“Existence Determines Consciousness” (“Das Sein bestimmt das Bewußtsein”)


Karl Marx’s ideas are said to experience a re-animation as a result of the present crisis. While not everybody agrees with that, I was surprised that when I recently chaired a session on European financial market supervision (“Centralised or Decentralised: Banking Supervision and Resolution in the Banking Union”) at the 2014 European Forum in Alpbach, that all my panelists – one EU parliamentarian, two financial market regulators, one banker and one banking lobbyist, unisono denied the gist of my introductory statement, that all the steps taken towards re-regulating financial markets during the past years had not fundamentally changed the way how financial markets worked.

In my intorduction I had quoted IMF (ex) grandees Raghuram Rajan (formerly chief economist of IMF, now president of the National Bank of India) and managing director Christine Lagarde, both of whom had lamented that re-regulation had not gone far enough, that massive industry lobbying had pushed back many well-intentioned attempts by regulators and that the global state of financial markets today might be prone to cause another, even deeper, crisis.

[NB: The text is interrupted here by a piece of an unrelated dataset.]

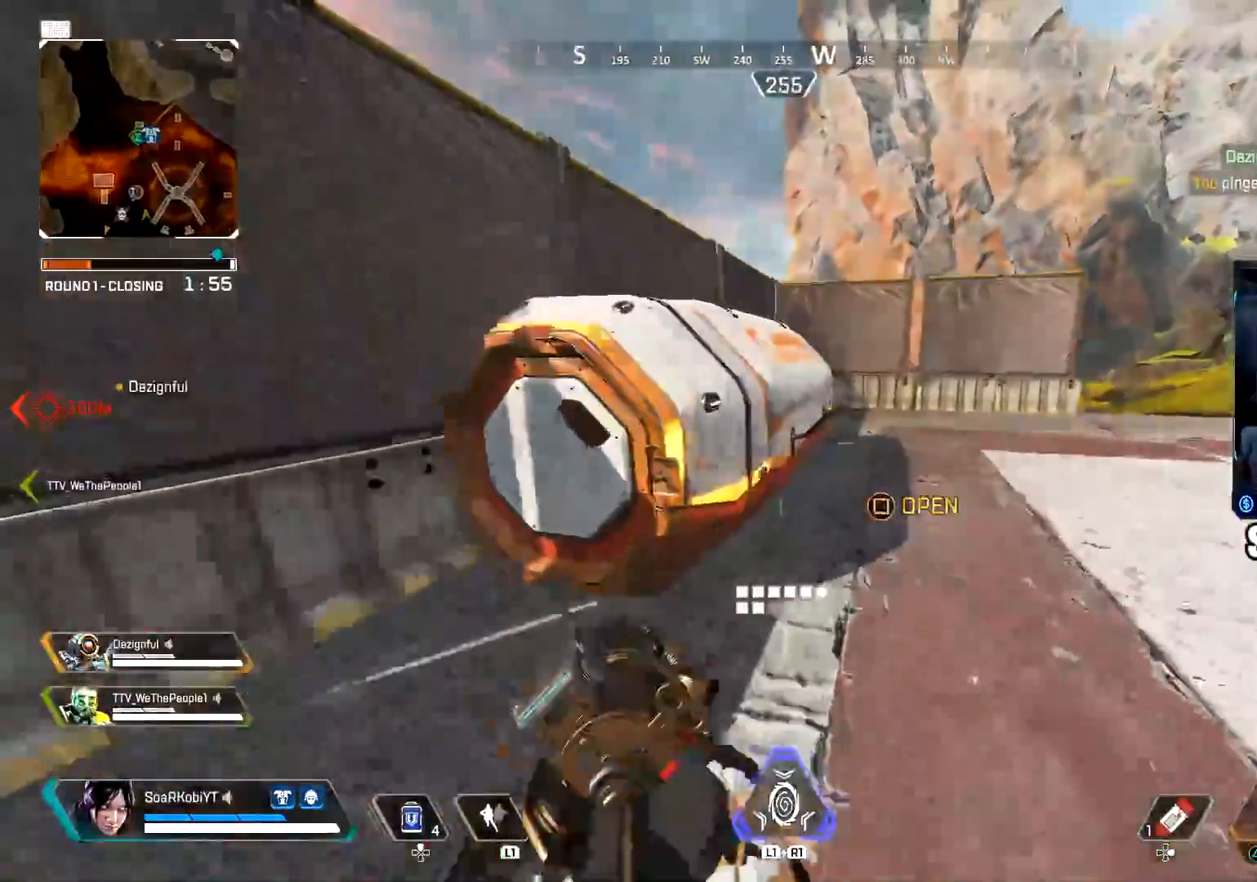
{"buttons": [], "left_stick": "right", "right_stick": "left", "events": [[184, "CIRCLE", "down"], [334, "L3", "down"], [334, "left_stick", "up-right"], [334, "right_stick", "left"], [351, "CIRCLE", "up"], [468, "L3", "up"], [468, "left_stick", "right"]]}
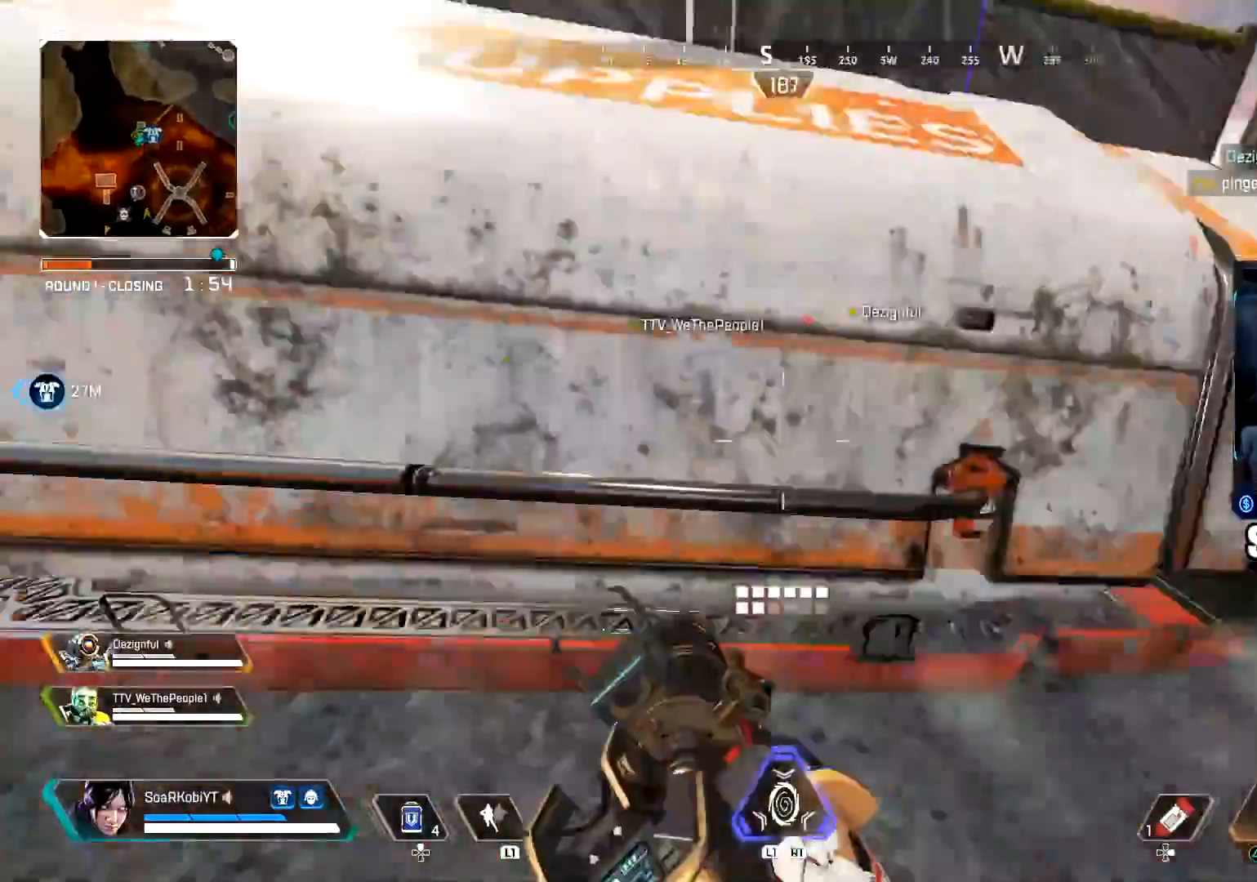
{"buttons": ["CROSS"], "left_stick": "up-left", "right_stick": "right", "events": [[17, "left_stick", "down-right"], [83, "right_stick", "center"], [150, "left_stick", "down-left"], [217, "CIRCLE", "down"], [300, "left_stick", "center"], [334, "CIRCLE", "up"], [434, "CROSS", "down"], [467, "left_stick", "up-left"], [484, "right_stick", "right"]]}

I had quoted other analysts’ criticism that past regulation efforts neglected macroeconomic and political economy aspects, that the European Banking Union remained perilously incomplete, that efforts for a European financial transactions tax had come to a standstill, that regulatory and tax arbitrage remained a global threat because of the ongoing existence of tax and regulatory havens, that the root causes of the crisis (imbalances between and within countries, the explosion of financial transactions from 15 times GDP to 80 times GDP within 25 years, the concomitant strengthening of the lobbying power of the financial industry, excessive and risk-promoting remuneration systems, and many others) had not been eliminated, that the booming shadow banking sector remained completely unregulated. In short, that despite multiple efforts around the world, a veritable change-around had not occurred. I had used this list of criticisms as a (slightly) provocative way to enliven the panel debate.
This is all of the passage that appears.